* TASK LIST *
a) Answer these questions from the text on hadron-beam radiography:
(i) What does hadron therapy require, according to the text?
(ii) What abbreviation does the text use for hadron-beam radiography with ions?
(iii) What kind of detectors is the studied detection system based on?
b) Restate the text on hadron-beam radiography starting at "Department of Medical" and ending at "(NCRO), Heidelberg, Germany.". Swap "German Cancer Research Center" for "Cancer Research Center of Germany".

**** DOCUMENT PASSAGE

Department of Medical Physics in Radiation Oncology, German Cancer Research Center (DKFZ), Heidelberg, Germany.
Heidelberg Institute for Radiation Oncology (HIRO), National Center for Radiation Research in Oncology (NCRO), Heidelberg, Germany.
Department of Physics and Astronomy, Heidelberg University, Heidelberg, Germany.
Heidelberg Ion-Beam Therapy Center (HIT), Heidelberg, Germany.



Hadron therapy has the capability to provide a high dose conformation to tumor regions. However, it requires an accurate target positioning. Thus, the precise monitoring of the patient's anatomical positioning during treatment is desirable. For this purpose, hadron-beam radiography with protons (pRad) and ions (iRad) could be an attractive tool complementing the conventional imaging technologies. On the pathway to an envisaged clinical application, several challenges have to be addressed. Among them are achieving the desired spatial resolution in the presence of multiple Coulomb scattering (MCS), performing radiographs with a sufficient thickness resolution at clinically applicable dose levels, and the search for combinations of particularly suitable hadrons and detectors. These topics are investigated in this work for a detection system based on silicon pixel detectors.

********
**** DATA PROVIDED

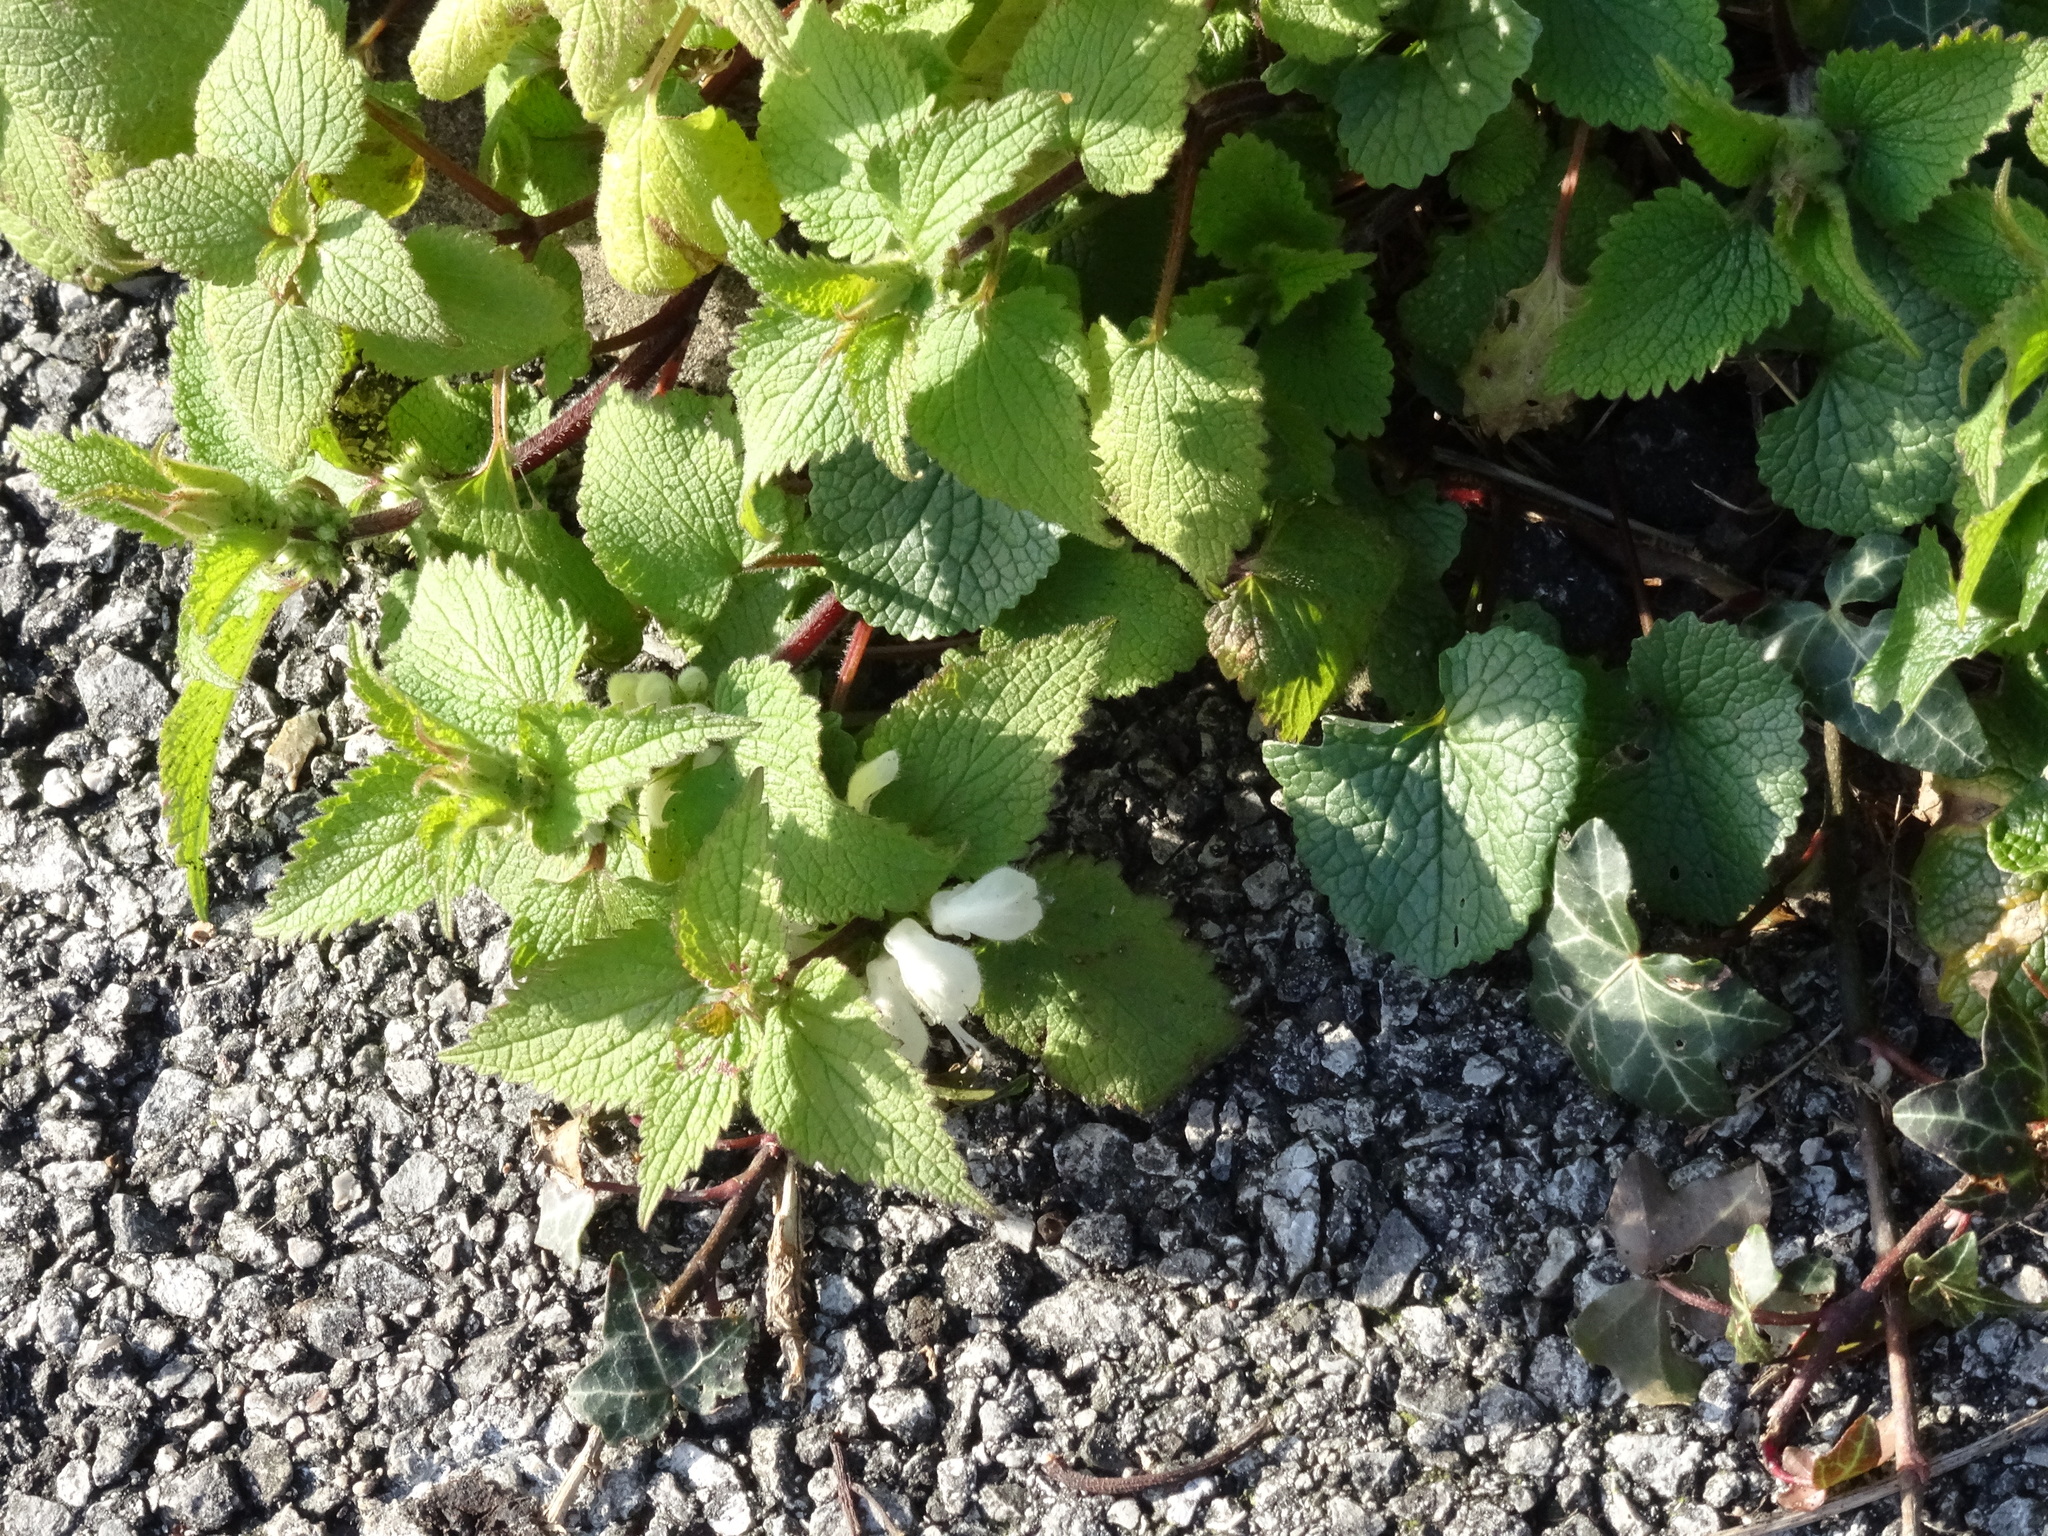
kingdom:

********
**** DATA PROVIDED

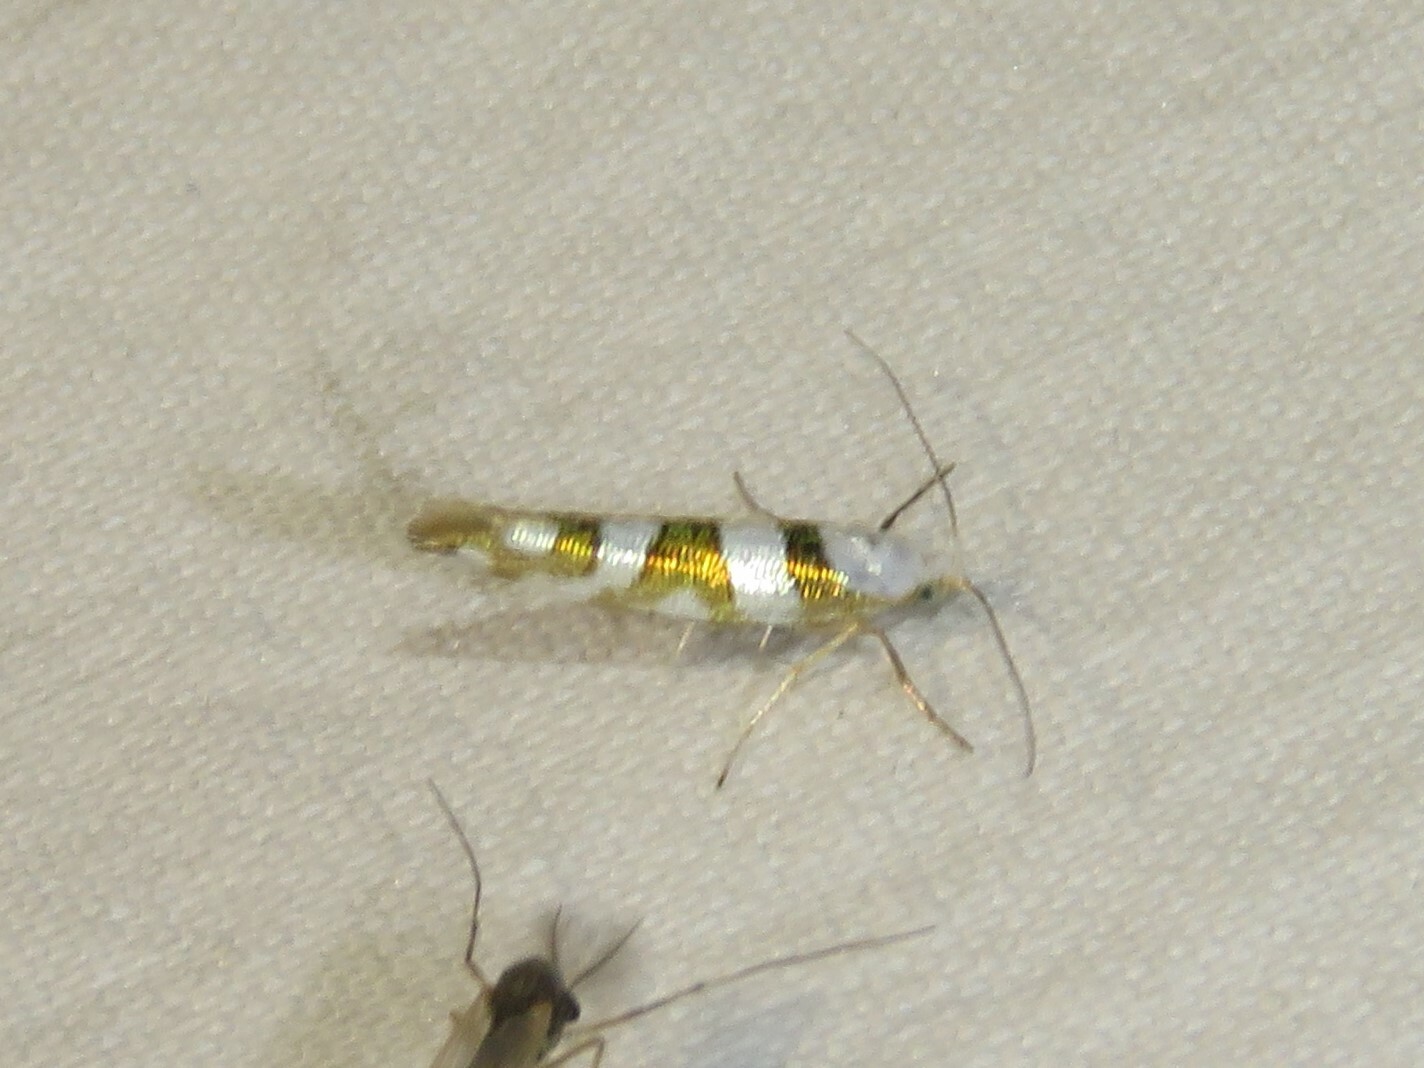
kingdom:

********

* ANSWERS TO THE PROBLEMS *
a)
(i) An accurate target positioning.
(ii) iRad.
(iii) Silicon pixel detectors.

b)
Department of Medical Physics in Radiation Oncology, Cancer Research Center of Germany (DKFZ), Heidelberg, Germany.
Heidelberg Institute for Radiation Oncology (HIRO), National Center for Radiation Research in Oncology (NCRO), Heidelberg, Germany.